- Given passage
BRIEF SUMMARY OF THE DISCLOSURE

According to a first aspect, the present invention provides a flame detection apparatus for detecting image objects having behaviour consistent with fire flames in an image sequence comprising a plurality of image frames, the apparatus comprising: processing circuitry configured to: identify an image object in the image sequence as a candidate flame object; track a relative position of at least a portion of the candidate flame object between different ones of the plurality of image frames of the image sequence; maintain a count representing position changes of the at least a portion of the candidate flame object between pairs of different image frames in the image sequence; and identify the candidate flame object as having behaviour consistent with a flame object when the count indicates predominant movement of the at least a portion of the candidate flame object towards the top of the image frame along a positive time axis of the image sequence.

In some embodiments the at least a portion of the candidate flame object is a position of the top of candidate flame object.

In some embodiments the at least a portion of the candidate flame object is a detected flame flicker area.

In some embodiments the processing circuitry is configured to convert the plurality of image frames into respective image frame bitmaps wherein characteristic values of a selected image attribute of pixels of the image frames are converted to single bit values depending upon a predetermined range for the image attribute and wherein the tracking is performed using the image frame bitmaps.

In some embodiments a plurality of the image frame bitmaps in a predetermined period are pixel-wise logically combined to generate combined image frame bitmaps and wherein the object tracking is performed using the combined image frame bitmaps.

- Provided records
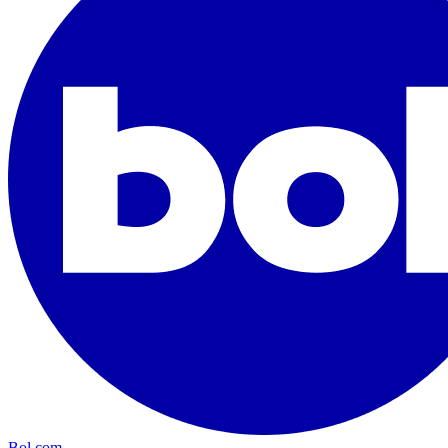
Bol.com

* * *

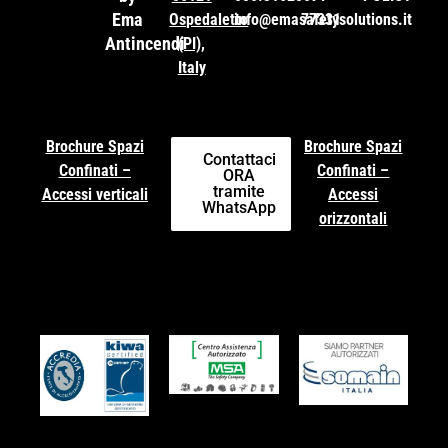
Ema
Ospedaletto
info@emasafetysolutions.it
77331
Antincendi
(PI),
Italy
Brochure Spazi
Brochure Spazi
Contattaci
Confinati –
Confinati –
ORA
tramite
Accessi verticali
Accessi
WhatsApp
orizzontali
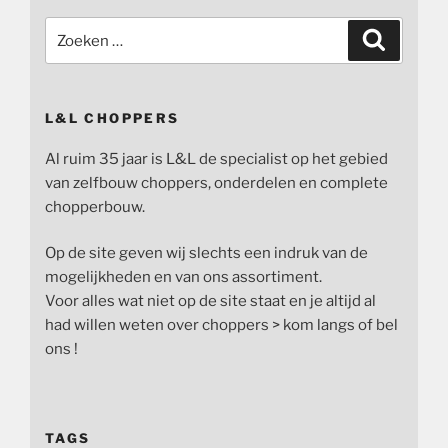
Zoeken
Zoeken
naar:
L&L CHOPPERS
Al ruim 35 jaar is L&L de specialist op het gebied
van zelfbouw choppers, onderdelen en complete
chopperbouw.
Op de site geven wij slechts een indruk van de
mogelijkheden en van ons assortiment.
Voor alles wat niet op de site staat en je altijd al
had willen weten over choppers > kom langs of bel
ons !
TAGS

- Brief 1
According to the flame detection summary, when is the candidate flame object identified as having behavior consistent with a flame object?
- Brief 2
Do these statements agree with the flame detection summary? Answer yes or no for each, quoting the deciding words. (a) The tracked portion of the candidate flame object can be a detected flame flicker area. (b) Pixel values of the selected image attribute are converted to multi-bit values. (c) The combined image frame bitmaps are produced by averaging bitmaps over a period.
- Brief 3
Extend the flame detection summary from its last sentence.

- Response area 1
When the count indicates predominant movement of the at least a portion of the candidate flame object towards the top of the image frame along a positive time axis of the image sequence.

- Response area 2
(a) Yes: "the at least a portion of the candidate flame object is a detected flame flicker area."
(b) No: "converted to single bit values depending upon a predetermined range for the image attribute"
(c) No: "pixel-wise logically combined to generate combined image frame bitmaps"

- Response area 3
In some embodiments the pairs of different image frames are image frames of the image sequence adjacent in time.

In some embodiments the count is one of incremented or decremented to represent when the position of the tracked portion of the candidate flame object moves towards the top of the image frame between an earlier image frame and a later image frame and wherein the count is the other of incremented or decremented when the position of the tracked portion of the candidate flame object moves towards the bottom of the image frame between and earlier image frame and a later image frame in the time sequence.

In some embodiments count is maintained using a predetermined time period between the pairs of different image frames of the image sequence.

In some embodiments the predetermined time period is a reciprocal of the image capture frequency of the image sequence.

In some embodiments the processing circuitry is configured to detect the flame flicker area in the image sequence using a signed difference between pixel brightness values between two image frames corresponding to different times in the image sequence.

In some embodiments the processing circuitry is configured to generate a brightness increase bitmap indicating a subset of pixels that have increased in brightness more than a predetermined magnitude between the two image frames as time has increased.

In some embodiments the processing circuitry is configured to generate a brightness decrease bitmap indicating a subset of pixels that have decreased in brightness more than a predetermined magnitude between the two image frames as time has increased.

In some embodiments the processing circuitry is configured to combine the brightness increase bitmap and the brightness decrease bitmap corresponding to the same two image frames using a logical OR operator and using the combined bitmap to identify the flame flicker area.

In some embodiments the flame detection apparatus comprises a monochrome image sensor for capturing the image sequence.

In some embodiments the processing circuitry comprises an embedded processor embodied in a hybrid digital signal processor microcontroller.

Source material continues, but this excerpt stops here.